> _DATA SECTION_
=== Section Start ===
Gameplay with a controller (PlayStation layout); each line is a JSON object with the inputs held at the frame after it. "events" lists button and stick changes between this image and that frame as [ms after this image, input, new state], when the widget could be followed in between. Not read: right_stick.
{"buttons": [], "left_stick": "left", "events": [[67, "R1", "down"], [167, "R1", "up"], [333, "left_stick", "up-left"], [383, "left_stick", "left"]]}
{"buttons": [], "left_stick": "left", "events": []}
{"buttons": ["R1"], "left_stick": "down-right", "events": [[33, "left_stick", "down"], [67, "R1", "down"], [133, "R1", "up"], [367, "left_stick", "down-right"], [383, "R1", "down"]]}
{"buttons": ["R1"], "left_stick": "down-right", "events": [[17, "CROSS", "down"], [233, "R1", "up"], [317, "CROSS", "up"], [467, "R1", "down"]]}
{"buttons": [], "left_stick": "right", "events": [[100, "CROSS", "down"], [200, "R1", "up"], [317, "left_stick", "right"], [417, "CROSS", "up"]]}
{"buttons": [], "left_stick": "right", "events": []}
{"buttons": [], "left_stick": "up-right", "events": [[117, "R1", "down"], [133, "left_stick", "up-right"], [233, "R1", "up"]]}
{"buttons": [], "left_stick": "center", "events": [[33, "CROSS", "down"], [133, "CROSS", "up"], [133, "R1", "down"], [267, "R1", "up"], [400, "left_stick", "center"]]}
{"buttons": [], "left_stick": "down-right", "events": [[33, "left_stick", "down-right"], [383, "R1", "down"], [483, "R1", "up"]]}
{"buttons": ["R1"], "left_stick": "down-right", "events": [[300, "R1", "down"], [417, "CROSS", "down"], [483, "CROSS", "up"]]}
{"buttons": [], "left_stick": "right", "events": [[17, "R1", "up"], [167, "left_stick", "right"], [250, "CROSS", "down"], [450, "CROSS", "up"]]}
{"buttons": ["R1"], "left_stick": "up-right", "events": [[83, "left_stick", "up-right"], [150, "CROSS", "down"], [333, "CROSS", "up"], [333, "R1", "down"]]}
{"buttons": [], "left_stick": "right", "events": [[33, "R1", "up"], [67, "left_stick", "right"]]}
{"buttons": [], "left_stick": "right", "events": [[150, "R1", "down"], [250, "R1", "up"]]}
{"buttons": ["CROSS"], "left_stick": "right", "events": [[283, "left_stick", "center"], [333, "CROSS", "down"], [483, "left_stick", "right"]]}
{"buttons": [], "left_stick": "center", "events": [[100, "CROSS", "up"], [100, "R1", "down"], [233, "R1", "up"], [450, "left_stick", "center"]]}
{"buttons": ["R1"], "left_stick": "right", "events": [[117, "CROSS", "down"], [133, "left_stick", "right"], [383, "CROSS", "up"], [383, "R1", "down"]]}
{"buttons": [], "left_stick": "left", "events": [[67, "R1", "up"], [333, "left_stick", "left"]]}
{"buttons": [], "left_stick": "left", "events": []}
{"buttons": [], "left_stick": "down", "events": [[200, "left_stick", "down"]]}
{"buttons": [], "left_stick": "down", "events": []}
=== Section End ===
> _THE TASK_
Copy out all the records exactly.

> _RESPONSE TO THIS TASK_
Gameplay with a controller (PlayStation layout); each line is a JSON object with the inputs held at the frame after it. "events" lists button and stick changes between this image and that frame as [ms after this image, input, new state], when the widget could be followed in between. Not read: right_stick.
{"buttons": [], "left_stick": "left", "events": [[67, "R1", "down"], [167, "R1", "up"], [333, "left_stick", "up-left"], [383, "left_stick", "left"]]}
{"buttons": [], "left_stick": "left", "events": []}
{"buttons": ["R1"], "left_stick": "down-right", "events": [[33, "left_stick", "down"], [67, "R1", "down"], [133, "R1", "up"], [367, "left_stick", "down-right"], [383, "R1", "down"]]}
{"buttons": ["R1"], "left_stick": "down-right", "events": [[17, "CROSS", "down"], [233, "R1", "up"], [317, "CROSS", "up"], [467, "R1", "down"]]}
{"buttons": [], "left_stick": "right", "events": [[100, "CROSS", "down"], [200, "R1", "up"], [317, "left_stick", "right"], [417, "CROSS", "up"]]}
{"buttons": [], "left_stick": "right", "events": []}
{"buttons": [], "left_stick": "up-right", "events": [[117, "R1", "down"], [133, "left_stick", "up-right"], [233, "R1", "up"]]}
{"buttons": [], "left_stick": "center", "events": [[33, "CROSS", "down"], [133, "CROSS", "up"], [133, "R1", "down"], [267, "R1", "up"], [400, "left_stick", "center"]]}
{"buttons": [], "left_stick": "down-right", "events": [[33, "left_stick", "down-right"], [383, "R1", "down"], [483, "R1", "up"]]}
{"buttons": ["R1"], "left_stick": "down-right", "events": [[300, "R1", "down"], [417, "CROSS", "down"], [483, "CROSS", "up"]]}
{"buttons": [], "left_stick": "right", "events": [[17, "R1", "up"], [167, "left_stick", "right"], [250, "CROSS", "down"], [450, "CROSS", "up"]]}
{"buttons": ["R1"], "left_stick": "up-right", "events": [[83, "left_stick", "up-right"], [150, "CROSS", "down"], [333, "CROSS", "up"], [333, "R1", "down"]]}
{"buttons": [], "left_stick": "right", "events": [[33, "R1", "up"], [67, "left_stick", "right"]]}
{"buttons": [], "left_stick": "right", "events": [[150, "R1", "down"], [250, "R1", "up"]]}
{"buttons": ["CROSS"], "left_stick": "right", "events": [[283, "left_stick", "center"], [333, "CROSS", "down"], [483, "left_stick", "right"]]}
{"buttons": [], "left_stick": "center", "events": [[100, "CROSS", "up"], [100, "R1", "down"], [233, "R1", "up"], [450, "left_stick", "center"]]}
{"buttons": ["R1"], "left_stick": "right", "events": [[117, "CROSS", "down"], [133, "left_stick", "right"], [383, "CROSS", "up"], [383, "R1", "down"]]}
{"buttons": [], "left_stick": "left", "events": [[67, "R1", "up"], [333, "left_stick", "left"]]}
{"buttons": [], "left_stick": "left", "events": []}
{"buttons": [], "left_stick": "down", "events": [[200, "left_stick", "down"]]}
{"buttons": [], "left_stick": "down", "events": []}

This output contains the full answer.